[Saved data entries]
Segment Open
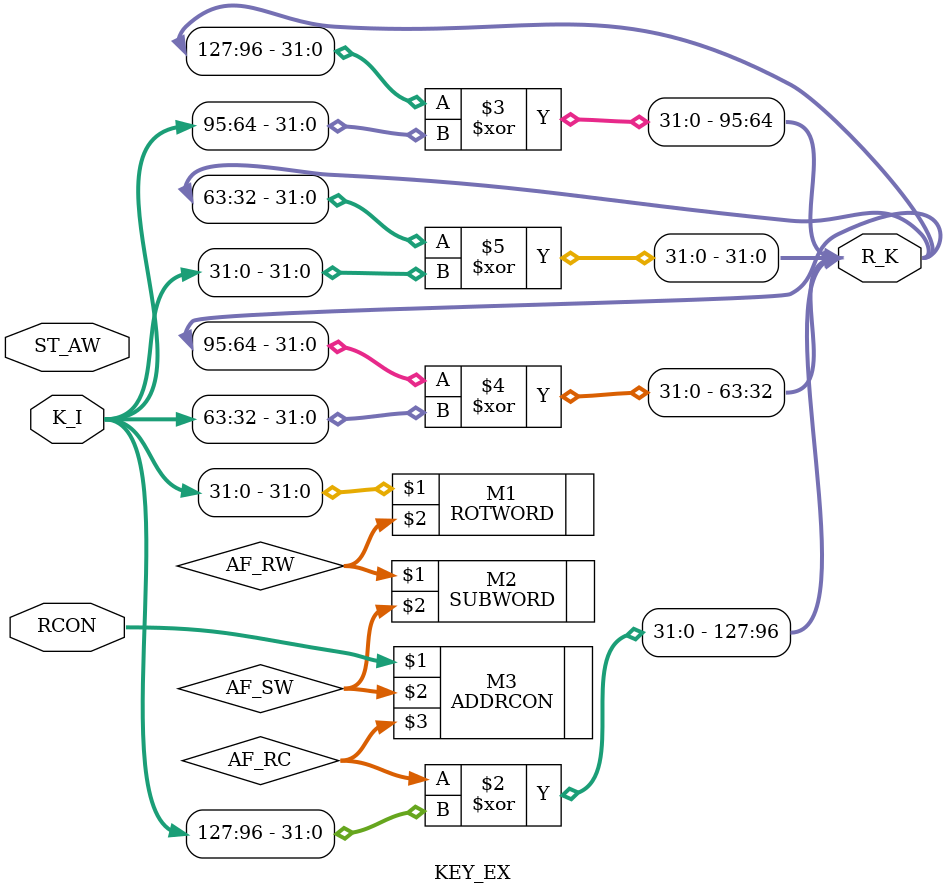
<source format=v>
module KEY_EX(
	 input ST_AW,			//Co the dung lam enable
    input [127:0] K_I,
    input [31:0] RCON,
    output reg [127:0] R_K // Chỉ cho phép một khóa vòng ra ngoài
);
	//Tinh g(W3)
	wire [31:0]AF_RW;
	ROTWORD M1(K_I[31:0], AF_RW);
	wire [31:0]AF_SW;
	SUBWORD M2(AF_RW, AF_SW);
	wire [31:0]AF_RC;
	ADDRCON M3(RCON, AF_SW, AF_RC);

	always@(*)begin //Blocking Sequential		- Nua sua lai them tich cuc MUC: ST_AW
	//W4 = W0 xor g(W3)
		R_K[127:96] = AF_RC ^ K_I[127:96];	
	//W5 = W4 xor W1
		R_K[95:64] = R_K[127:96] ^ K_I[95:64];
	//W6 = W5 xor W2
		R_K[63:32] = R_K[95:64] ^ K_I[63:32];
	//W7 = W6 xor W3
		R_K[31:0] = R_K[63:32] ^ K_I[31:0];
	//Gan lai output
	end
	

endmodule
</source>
Segment Closed
DIRECTIONS: Going from the line that has "R_K[95:64] = R_K[127:96] ^ K_I[95:64];" through the last line of the entries, retype each line exactly as given and add nothing.

WRITTEN ANSWER:
		R_K[95:64] = R_K[127:96] ^ K_I[95:64];
	//W6 = W5 xor W2
		R_K[63:32] = R_K[95:64] ^ K_I[63:32];
	//W7 = W6 xor W3
		R_K[31:0] = R_K[63:32] ^ K_I[31:0];
	//Gan lai output
	end
	

endmodule
</source>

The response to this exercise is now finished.